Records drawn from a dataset
-- -- --

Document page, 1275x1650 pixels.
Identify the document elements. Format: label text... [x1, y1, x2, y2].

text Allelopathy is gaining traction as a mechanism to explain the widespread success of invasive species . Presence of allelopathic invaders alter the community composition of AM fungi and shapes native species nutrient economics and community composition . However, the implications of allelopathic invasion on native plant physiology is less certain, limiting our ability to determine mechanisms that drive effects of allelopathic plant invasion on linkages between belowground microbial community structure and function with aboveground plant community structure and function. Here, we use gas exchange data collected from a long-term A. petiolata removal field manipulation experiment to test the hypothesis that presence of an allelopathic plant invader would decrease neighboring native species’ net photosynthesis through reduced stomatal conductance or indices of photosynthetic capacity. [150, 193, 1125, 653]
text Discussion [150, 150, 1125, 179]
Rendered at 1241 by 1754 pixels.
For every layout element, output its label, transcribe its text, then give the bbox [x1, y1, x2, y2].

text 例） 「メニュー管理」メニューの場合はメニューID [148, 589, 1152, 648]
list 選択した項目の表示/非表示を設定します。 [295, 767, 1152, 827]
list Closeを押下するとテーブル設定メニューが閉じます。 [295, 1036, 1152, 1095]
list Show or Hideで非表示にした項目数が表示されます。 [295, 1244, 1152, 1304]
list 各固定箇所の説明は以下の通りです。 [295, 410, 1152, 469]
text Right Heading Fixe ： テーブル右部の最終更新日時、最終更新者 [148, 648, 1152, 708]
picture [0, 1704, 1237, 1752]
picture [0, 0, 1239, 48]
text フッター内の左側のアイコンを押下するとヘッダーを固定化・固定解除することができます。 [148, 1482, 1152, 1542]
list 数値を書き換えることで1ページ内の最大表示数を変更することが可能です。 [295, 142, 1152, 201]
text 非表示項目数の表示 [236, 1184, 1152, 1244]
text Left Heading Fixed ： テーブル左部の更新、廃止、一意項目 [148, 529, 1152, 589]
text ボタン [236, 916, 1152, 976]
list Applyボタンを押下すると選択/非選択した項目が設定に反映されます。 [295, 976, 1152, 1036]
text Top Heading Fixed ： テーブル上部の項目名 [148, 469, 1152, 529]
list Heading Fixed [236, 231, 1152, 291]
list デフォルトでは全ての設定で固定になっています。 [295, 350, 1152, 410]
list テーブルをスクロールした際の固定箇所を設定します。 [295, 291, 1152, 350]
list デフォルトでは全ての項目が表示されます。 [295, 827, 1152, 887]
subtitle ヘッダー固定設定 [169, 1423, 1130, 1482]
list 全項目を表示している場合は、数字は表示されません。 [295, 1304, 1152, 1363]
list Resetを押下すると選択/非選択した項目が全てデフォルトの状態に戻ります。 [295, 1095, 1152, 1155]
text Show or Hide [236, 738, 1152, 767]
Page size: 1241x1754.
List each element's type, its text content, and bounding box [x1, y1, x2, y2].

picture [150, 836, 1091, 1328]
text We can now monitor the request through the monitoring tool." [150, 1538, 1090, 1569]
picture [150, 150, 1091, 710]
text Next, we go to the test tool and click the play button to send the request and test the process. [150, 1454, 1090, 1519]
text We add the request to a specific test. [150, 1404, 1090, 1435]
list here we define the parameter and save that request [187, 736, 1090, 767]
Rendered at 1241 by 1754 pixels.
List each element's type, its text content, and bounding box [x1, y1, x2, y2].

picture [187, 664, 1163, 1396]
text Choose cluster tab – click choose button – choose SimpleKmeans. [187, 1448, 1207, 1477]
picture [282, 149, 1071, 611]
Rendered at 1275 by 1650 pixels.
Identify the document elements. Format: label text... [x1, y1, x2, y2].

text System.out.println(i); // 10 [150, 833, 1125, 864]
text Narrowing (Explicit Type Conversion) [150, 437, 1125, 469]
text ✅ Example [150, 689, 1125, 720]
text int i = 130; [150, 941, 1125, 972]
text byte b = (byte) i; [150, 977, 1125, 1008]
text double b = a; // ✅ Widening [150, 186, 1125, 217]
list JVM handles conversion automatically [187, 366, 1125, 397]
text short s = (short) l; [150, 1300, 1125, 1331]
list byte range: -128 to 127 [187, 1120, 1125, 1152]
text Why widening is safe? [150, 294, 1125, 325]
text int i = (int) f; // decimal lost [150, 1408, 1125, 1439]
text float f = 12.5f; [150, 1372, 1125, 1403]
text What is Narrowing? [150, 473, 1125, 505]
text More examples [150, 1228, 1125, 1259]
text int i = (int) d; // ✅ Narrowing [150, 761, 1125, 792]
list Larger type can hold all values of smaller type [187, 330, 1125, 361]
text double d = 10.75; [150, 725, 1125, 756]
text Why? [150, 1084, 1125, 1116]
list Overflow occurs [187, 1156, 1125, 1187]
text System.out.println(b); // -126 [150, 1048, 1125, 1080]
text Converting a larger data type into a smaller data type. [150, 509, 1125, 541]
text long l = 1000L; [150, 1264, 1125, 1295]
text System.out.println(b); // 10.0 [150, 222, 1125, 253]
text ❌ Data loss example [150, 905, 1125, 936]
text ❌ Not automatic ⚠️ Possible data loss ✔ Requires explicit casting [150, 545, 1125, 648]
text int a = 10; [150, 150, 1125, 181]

-- -- --

Activity: What lines in the records above include the string "pixels"? Copy each one.

Output of the exercise:
Document page, 1275x1650 pixels.
Rendered at 1241 by 1754 pixels.
Rendered at 1241 by 1754 pixels.
Rendered at 1275 by 1650 pixels.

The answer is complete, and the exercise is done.